- _Problem details_:
Locate each line below that includes "Елизавета" and reproduce it.

* * * *

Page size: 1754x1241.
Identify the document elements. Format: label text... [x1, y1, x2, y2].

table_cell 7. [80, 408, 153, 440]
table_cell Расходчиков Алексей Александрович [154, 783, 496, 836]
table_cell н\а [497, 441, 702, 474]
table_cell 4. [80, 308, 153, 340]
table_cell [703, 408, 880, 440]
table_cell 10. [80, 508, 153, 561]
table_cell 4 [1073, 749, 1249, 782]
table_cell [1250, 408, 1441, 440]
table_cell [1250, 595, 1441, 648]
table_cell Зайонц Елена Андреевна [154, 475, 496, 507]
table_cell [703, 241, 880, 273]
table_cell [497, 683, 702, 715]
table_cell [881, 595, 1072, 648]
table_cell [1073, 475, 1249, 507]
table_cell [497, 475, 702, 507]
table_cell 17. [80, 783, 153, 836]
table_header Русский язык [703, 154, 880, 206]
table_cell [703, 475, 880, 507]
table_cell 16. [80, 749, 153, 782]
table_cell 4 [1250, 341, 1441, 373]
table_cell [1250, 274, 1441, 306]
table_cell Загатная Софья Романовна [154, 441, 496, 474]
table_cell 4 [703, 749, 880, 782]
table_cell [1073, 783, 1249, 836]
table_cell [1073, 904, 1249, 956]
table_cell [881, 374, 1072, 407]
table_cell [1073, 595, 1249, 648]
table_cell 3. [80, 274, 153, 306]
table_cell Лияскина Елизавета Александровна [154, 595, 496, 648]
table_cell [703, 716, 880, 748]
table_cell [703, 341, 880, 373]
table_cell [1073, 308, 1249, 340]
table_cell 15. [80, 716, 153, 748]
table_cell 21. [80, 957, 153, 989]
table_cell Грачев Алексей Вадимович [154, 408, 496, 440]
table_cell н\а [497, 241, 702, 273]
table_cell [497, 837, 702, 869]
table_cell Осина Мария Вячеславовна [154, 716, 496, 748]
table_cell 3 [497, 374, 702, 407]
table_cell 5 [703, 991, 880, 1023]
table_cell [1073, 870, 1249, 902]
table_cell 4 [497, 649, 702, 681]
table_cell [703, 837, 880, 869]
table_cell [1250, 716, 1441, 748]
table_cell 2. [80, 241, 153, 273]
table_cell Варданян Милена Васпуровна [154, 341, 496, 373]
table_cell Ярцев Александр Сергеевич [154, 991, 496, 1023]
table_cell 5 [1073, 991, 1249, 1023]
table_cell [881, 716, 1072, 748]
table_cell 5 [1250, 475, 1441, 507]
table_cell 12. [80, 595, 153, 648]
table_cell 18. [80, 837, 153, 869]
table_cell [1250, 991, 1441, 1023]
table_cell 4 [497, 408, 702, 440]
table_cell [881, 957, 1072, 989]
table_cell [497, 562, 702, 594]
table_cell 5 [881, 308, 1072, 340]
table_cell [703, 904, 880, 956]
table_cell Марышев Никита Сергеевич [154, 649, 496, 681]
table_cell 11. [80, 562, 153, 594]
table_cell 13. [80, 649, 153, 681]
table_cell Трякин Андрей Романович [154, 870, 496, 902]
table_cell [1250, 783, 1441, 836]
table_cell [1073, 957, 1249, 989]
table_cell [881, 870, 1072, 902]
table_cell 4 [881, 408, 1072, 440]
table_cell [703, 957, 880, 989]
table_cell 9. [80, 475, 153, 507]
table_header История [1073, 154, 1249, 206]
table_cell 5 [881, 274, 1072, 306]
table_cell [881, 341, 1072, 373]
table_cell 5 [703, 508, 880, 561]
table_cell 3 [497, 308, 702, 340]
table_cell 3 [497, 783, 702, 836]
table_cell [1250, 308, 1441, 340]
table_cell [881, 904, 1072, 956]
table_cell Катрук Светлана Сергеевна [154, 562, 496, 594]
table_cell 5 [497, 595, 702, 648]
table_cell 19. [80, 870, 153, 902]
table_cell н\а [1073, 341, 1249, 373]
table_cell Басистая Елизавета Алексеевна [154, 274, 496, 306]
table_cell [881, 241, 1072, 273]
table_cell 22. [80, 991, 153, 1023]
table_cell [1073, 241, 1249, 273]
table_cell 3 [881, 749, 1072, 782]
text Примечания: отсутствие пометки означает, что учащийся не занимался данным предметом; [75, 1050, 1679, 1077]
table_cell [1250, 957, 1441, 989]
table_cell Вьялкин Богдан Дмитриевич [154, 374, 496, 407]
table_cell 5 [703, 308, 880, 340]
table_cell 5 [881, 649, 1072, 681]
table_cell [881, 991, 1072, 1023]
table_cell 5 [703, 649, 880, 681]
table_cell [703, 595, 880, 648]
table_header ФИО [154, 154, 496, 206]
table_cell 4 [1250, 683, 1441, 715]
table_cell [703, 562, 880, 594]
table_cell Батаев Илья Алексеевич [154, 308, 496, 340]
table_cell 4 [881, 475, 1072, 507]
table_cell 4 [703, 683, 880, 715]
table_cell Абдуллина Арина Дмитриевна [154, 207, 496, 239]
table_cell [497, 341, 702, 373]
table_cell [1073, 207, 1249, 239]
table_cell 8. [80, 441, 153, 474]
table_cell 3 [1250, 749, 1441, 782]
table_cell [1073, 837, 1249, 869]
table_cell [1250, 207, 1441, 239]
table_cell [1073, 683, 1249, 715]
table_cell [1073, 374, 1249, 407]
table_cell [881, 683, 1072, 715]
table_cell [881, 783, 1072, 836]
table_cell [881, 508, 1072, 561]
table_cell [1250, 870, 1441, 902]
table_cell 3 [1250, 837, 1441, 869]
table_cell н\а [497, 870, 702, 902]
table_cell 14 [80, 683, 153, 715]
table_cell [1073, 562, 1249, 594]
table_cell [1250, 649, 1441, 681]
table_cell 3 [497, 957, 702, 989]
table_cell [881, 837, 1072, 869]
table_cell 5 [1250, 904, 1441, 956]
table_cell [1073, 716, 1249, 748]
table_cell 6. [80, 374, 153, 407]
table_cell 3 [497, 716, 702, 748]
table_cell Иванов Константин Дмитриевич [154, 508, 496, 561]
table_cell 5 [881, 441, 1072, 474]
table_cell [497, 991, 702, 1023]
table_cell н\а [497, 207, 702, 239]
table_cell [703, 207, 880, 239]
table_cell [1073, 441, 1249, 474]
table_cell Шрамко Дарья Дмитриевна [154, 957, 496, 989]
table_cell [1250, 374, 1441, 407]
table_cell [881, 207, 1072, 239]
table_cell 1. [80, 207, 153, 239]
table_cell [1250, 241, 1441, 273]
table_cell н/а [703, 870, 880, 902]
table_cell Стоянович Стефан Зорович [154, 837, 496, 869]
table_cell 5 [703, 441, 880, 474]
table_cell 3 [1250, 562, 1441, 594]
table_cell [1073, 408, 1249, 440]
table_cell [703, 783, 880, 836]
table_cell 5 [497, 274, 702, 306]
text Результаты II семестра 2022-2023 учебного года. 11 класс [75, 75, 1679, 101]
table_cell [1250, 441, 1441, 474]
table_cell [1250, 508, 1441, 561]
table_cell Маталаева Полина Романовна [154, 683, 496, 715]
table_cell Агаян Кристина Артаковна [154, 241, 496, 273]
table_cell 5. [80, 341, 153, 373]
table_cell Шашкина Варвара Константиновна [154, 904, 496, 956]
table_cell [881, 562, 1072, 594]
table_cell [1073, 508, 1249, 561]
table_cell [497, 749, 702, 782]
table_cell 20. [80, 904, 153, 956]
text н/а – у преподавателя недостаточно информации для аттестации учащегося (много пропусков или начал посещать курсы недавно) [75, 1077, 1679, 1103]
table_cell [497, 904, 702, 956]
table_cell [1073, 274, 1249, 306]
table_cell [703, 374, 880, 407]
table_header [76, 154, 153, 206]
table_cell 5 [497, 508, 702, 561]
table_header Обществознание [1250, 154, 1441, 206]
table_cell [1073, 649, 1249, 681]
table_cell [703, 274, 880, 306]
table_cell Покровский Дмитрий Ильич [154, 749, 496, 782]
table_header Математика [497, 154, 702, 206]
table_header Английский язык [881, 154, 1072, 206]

* * * *

- _Written solution_:
table_cell Лияскина Елизавета Александровна [154, 595, 496, 648]
table_cell Басистая Елизавета Алексеевна [154, 274, 496, 306]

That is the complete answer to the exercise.